Named Pipe


Named Pipe is an interprocess communication mechanism that provides reliable, connection-oriented, two-way communication between processes on two computers. Named pipes are one form of client/server communication in Microsoft Windows operating systems and applications.

Named Pipes
Named Pipes

Any process can access named pipes, subject to security checks, making named pipes an easy form of communication between related or unrelated processes.

How It Works

A pipe is a portion of memory reserved for one process to pass information to another. Named pipes are implemented as file system drivers and therefore are opened by requests made from the redirector. They take full advantage of the features of file system drivers, such as security and validation.

Developed originally for Microsoft OS/2 LAN Manager and maintained in recent versions of Windows for backward compatibility, named pipes provide guaranteed delivery of data between computers for distributed applications in a client/server environment.

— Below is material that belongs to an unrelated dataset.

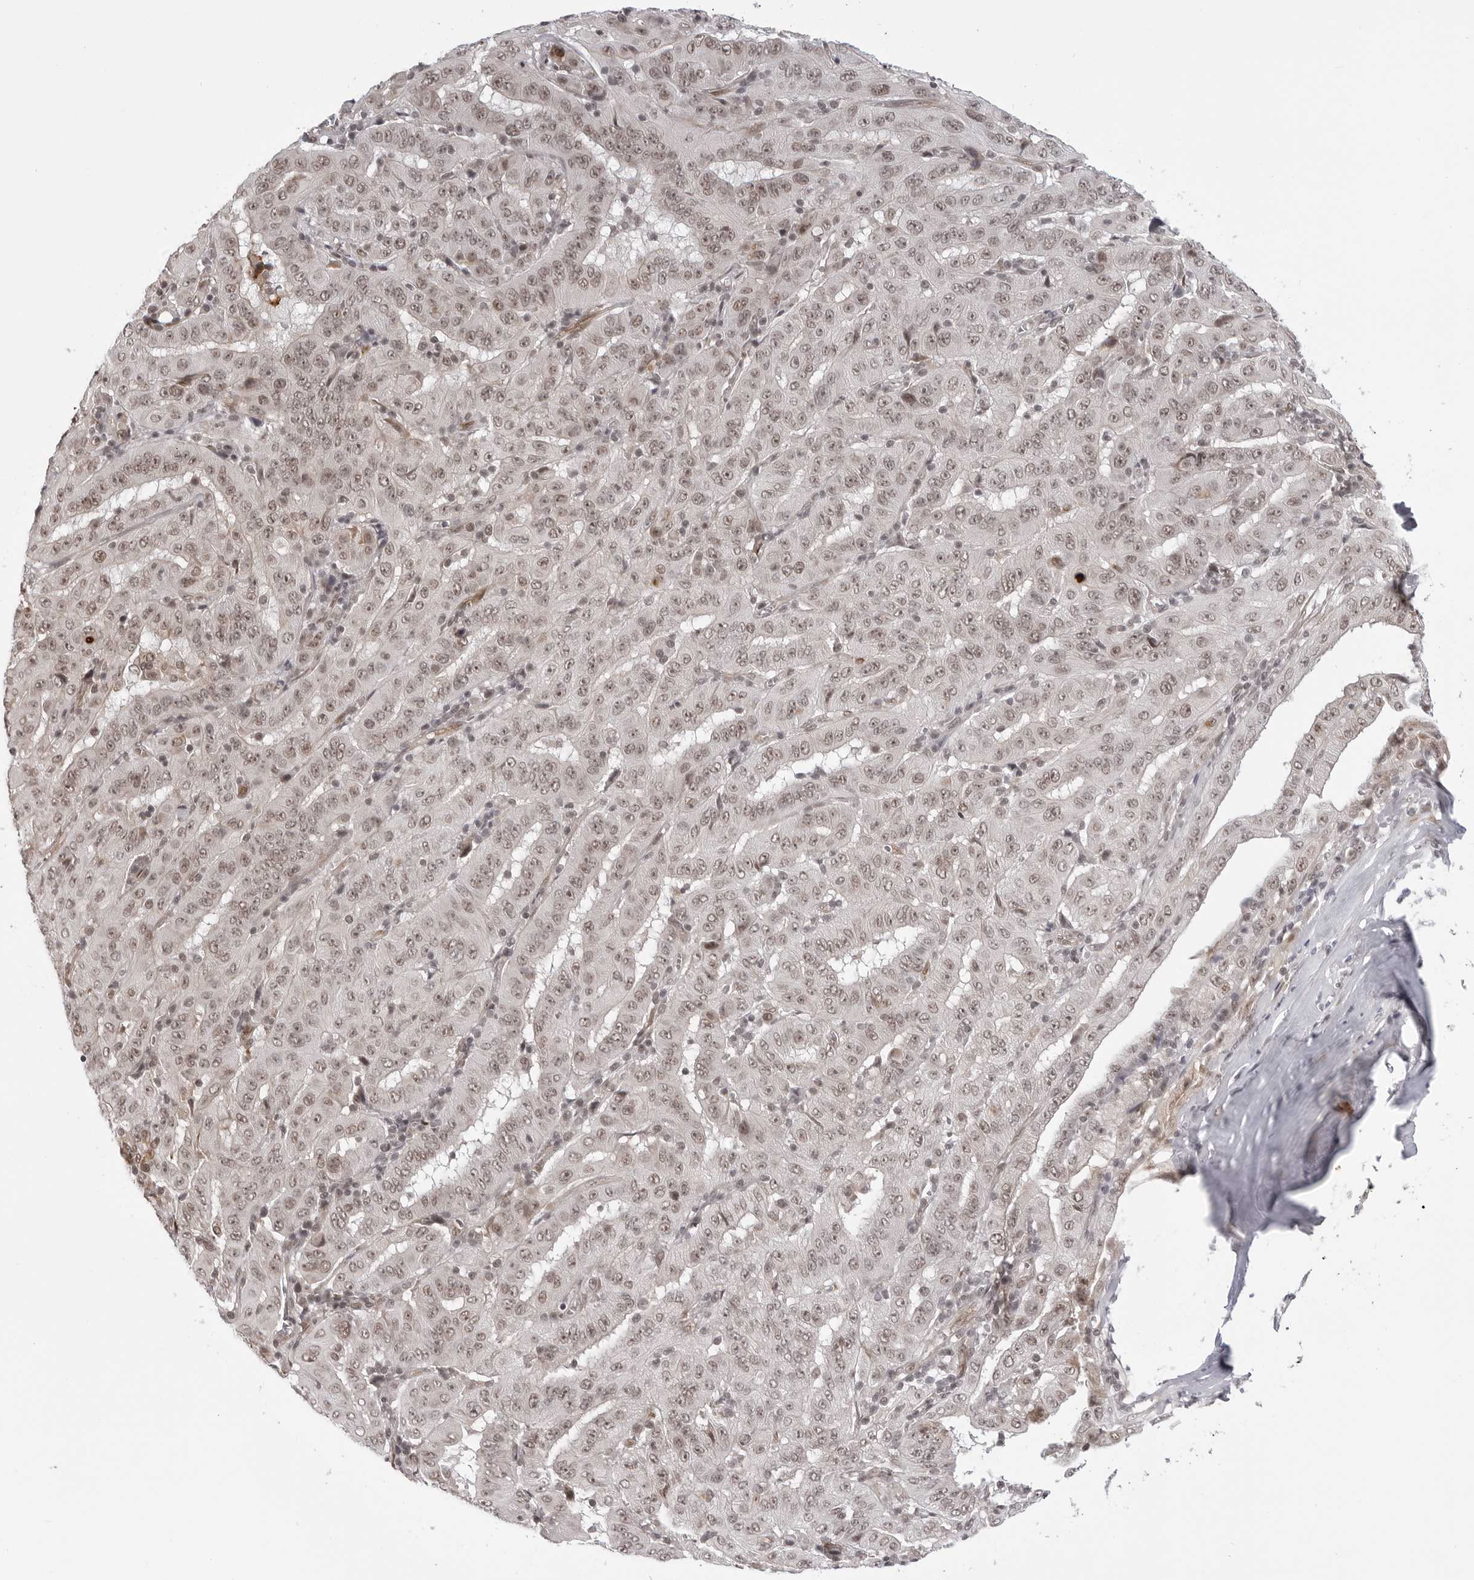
{"staining": {"intensity": "moderate", "quantity": ">75%", "location": "nuclear"}, "tissue": "pancreatic cancer", "cell_type": "Tumor cells", "image_type": "cancer", "snomed": [{"axis": "morphology", "description": "Adenocarcinoma, NOS"}, {"axis": "topography", "description": "Pancreas"}], "caption": "Tumor cells exhibit moderate nuclear staining in approximately >75% of cells in adenocarcinoma (pancreatic).", "gene": "PHF3", "patient": {"sex": "male", "age": 63}}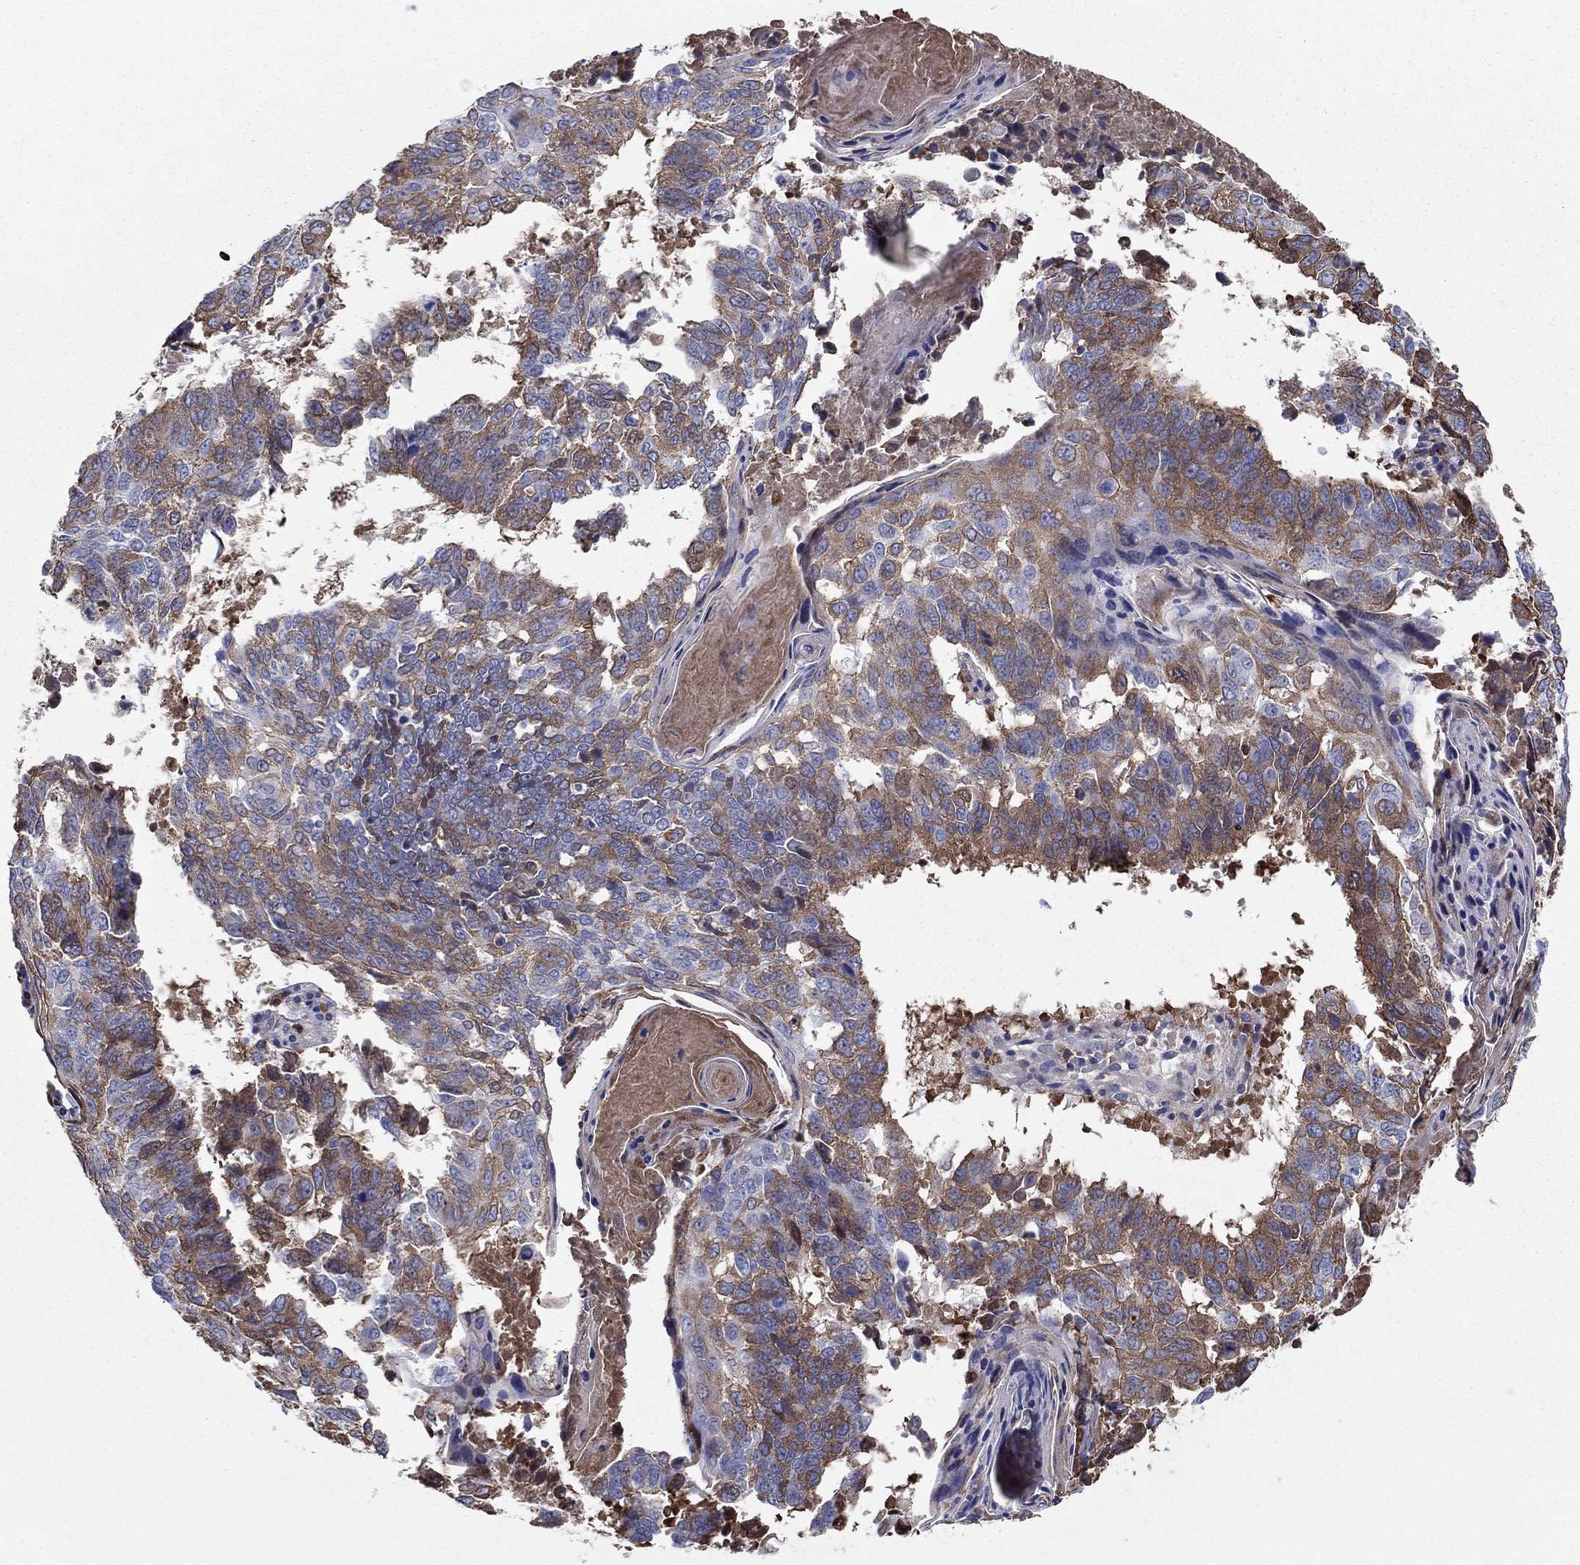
{"staining": {"intensity": "moderate", "quantity": ">75%", "location": "cytoplasmic/membranous"}, "tissue": "lung cancer", "cell_type": "Tumor cells", "image_type": "cancer", "snomed": [{"axis": "morphology", "description": "Squamous cell carcinoma, NOS"}, {"axis": "topography", "description": "Lung"}], "caption": "A brown stain labels moderate cytoplasmic/membranous positivity of a protein in human lung cancer tumor cells.", "gene": "HPX", "patient": {"sex": "male", "age": 73}}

They provide a reliable, one-to-one, bidirectional, connection-oriented form of communication between a client process running on one machine and a server process (service) running on a different machine.

Named pipes are used in the WinLogon process on Windows NT and in client/server applications that use Microsoft SQL Server.

NOTE


Windows 98 supports client-side named pipes communication for backward compatibility with OS/2 LAN Manager and other applications, but it does not support server-side named pipes. Named pipes consume more server-side memory than other IPC mechanisms (such as Windows Sockets) and generate a bit more network traffic.